• [FRAGMENTO SELECCIONADO]
La Tifanny’s de la Jiménez
En la Avenida Jiménez, en el centro de Bogotá, funciona la joyería más grande del mundo, como la famosa Tiffany de Nueva York, pero sin puertas. Sin embargo, el comercio de gemas ya no tiene el esplendor de antaño. Los guaqueros dicen que escasean las esmeraldas ‘gotas de aceite’, las más puras y valiosas del mercado, como lo atestiguan los personajes de esta crónica.
Texto y fotos: José Gregorio Pérez
Antes de salir de su casa en el occidente de Bogotá, Virgilio se arrodilla ante un altar de la Virgen del Carmen –la patrona de los esmeralderos–, que tiene en su habitación y celebra un ritual que dura unos minutos. Gámez hace la señal de la Cruz en su frente y le ofrece dos sobres en los que lleva envueltos un lote de 25 esmeraldas. En una mesa reposan un crucifijo, una estampa de la Virgen de Chiquinquirá y la imagen de la Virgen del Carmen, en cuya base dos esmeraldas del tamaño de una papa resplandecen con la luz del pabilo de una veladora encendida.
Cuando Virgilio Gámez habla de las esmeraldas que vende a diario, sus ojos se iluminan como si en ellos estuviera impregnado el misterio que rodea a las piedras preciosas comercializadas en la Avenida Jiménez: “Esta es la única zona de Latinoamérica donde las esmeraldas se venden en la calle, en un mercado al aire libre, sin regulaciones ni protocolos. Las consigue también en las joyerías, pero todo empieza en los andenes de la Jiménez”.
Gámez es un guaquero, como se conoce a quienes ingresan a las minas para buscar esmeraldas por su propia cuenta o quienes alquilan su fuerza de trabajo a las empresas que explotan las minas. A finales de los años 70 llegó a Coscuez, un municipio boyacense conocido por la calidad de las esmeraldas. Armado solo con un pico, una pala y una linterna, golpeó durante 25 años las paredes de los socavones y extrajo lotes de esmeraldas que, con la venta, le permitieron independizarse y escalar en la actividad comercial de las ‘piedras verdes’.
Luego de su oración matutina, Gámez toma una de las gemas que están en la base de la imagen religiosa, hace la señal de la Cruz con ella, y la coloca encima de tres sobres que deposita en un bolsillo de su saco. Minutos después sale de su casa en su vehículo que lo traslada hasta la Avenida Jiménez con carrera 5ª. Una vez llega al sector se detiene en uno de los andenes, mientras espera la llegada de un comprador para sus 25 piedras, que pesan tres quilates.
“Las gemas llegan de las minas y aquí se venden a comisionistas, talladores y extranjeros, sobre todo los japoneses, ellos son los que más compran esmeraldas colombianas”.

Datos de puntos clave del cuerpo o de la mano
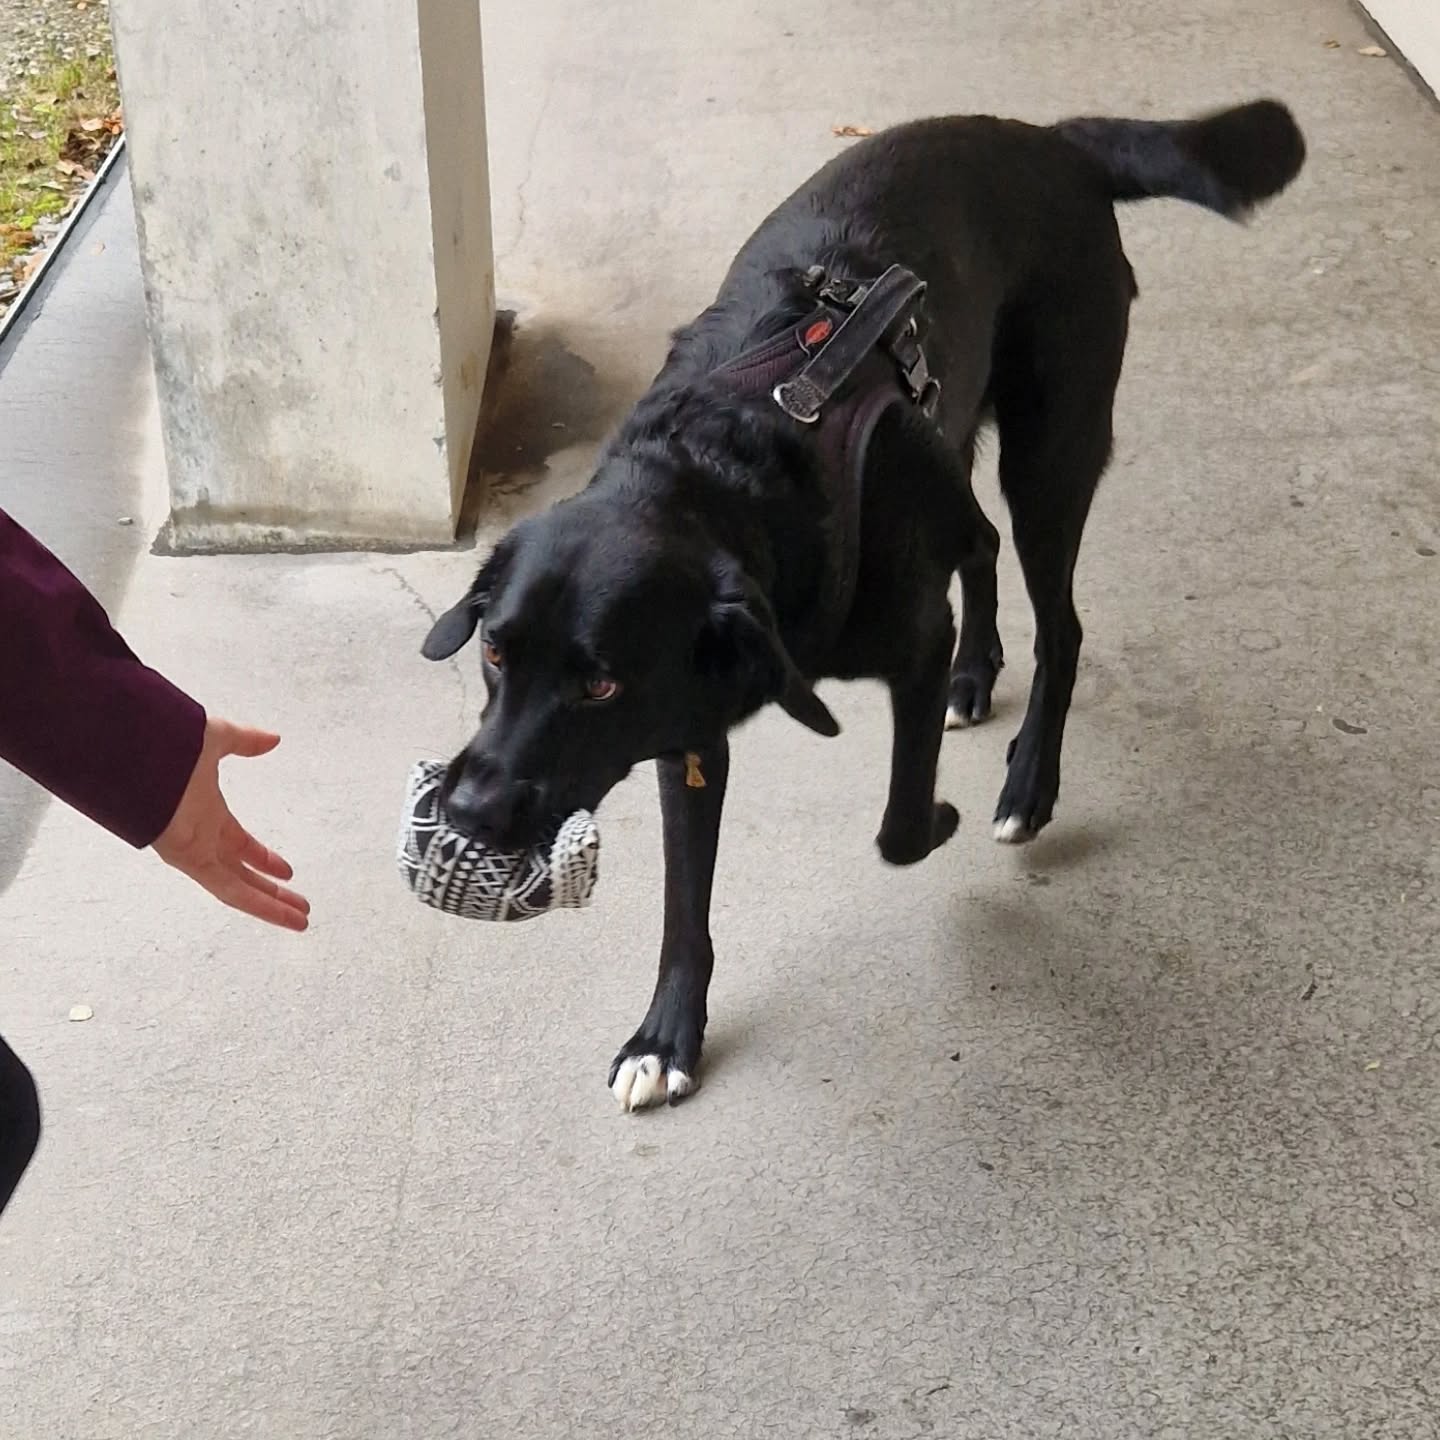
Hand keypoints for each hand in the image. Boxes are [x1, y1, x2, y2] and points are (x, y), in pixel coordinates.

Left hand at [152, 718, 310, 930]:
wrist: (132, 747)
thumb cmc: (164, 743)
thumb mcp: (215, 739)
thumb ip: (245, 741)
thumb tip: (272, 739)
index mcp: (207, 812)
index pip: (239, 845)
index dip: (262, 858)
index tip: (285, 870)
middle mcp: (201, 836)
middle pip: (242, 874)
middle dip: (271, 890)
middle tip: (298, 905)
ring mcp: (195, 849)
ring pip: (238, 889)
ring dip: (270, 906)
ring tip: (300, 922)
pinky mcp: (189, 858)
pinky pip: (227, 889)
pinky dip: (256, 904)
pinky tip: (280, 915)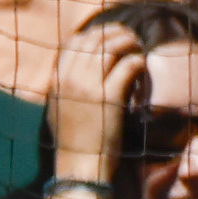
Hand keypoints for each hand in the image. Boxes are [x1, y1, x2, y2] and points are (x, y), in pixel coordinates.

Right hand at [43, 25, 147, 187]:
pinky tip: (141, 68)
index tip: (110, 36)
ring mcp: (88, 86)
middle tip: (131, 38)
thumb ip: (67, 83)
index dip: (95, 34)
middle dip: (116, 33)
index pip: (74, 41)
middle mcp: (70, 78)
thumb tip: (84, 65)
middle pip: (95, 39)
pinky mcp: (109, 97)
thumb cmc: (73, 139)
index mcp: (56, 79)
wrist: (78, 165)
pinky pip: (128, 65)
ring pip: (113, 47)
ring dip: (130, 43)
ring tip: (138, 49)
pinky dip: (138, 61)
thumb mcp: (60, 106)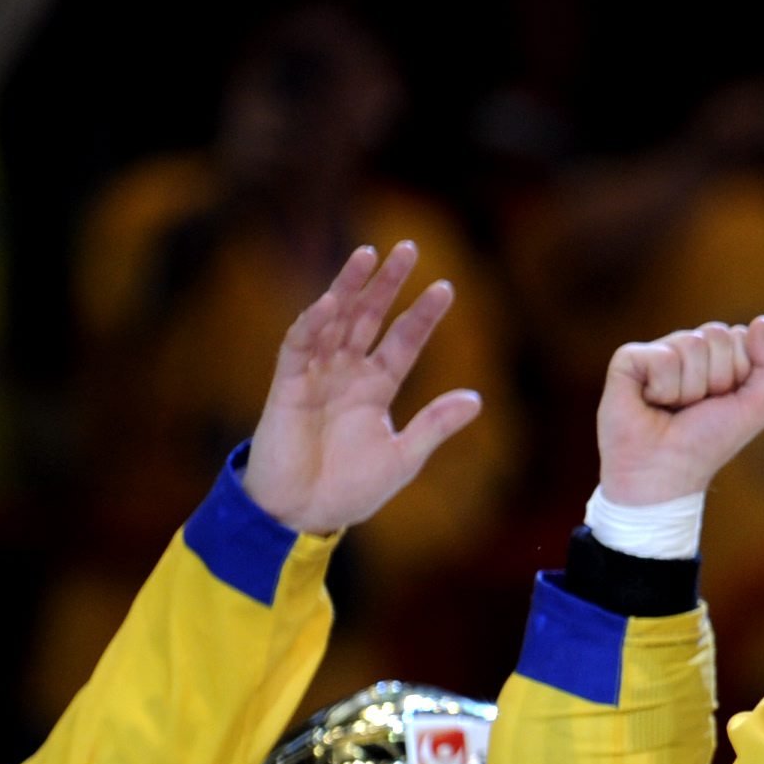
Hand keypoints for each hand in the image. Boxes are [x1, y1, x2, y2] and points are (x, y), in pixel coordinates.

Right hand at [238, 242, 482, 533]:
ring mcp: (315, 377)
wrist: (300, 515)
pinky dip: (311, 324)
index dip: (422, 316)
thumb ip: (435, 426)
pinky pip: (298, 347)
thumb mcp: (403, 457)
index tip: (445, 287)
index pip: (402, 341)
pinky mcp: (286, 387)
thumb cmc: (348, 490)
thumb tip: (477, 399)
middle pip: (369, 319)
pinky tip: (328, 302)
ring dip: (348, 288)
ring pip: (334, 322)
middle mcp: (346, 375)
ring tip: (368, 254)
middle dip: (387, 284)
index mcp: (375, 389)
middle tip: (408, 248)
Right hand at [598, 317, 763, 504]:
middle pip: (717, 334)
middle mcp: (685, 350)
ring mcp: (656, 353)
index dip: (738, 374)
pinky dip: (663, 389)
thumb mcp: (756, 407)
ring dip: (689, 389)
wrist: (665, 473)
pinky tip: (650, 403)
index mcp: (715, 358)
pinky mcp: (628, 360)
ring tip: (672, 408)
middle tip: (696, 408)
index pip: (738, 336)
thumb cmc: (708, 443)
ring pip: (691, 344)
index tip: (722, 402)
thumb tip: (760, 321)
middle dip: (717, 378)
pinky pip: (662, 357)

• [EJERCICIO] Según la crónica sobre las esmeraldas de la Avenida Jiménez, ¿qué virgen es la patrona de los esmeralderos? Responda, por favor, en pocas palabras.

• [RESPUESTA AL EJERCICIO] La Virgen del Carmen.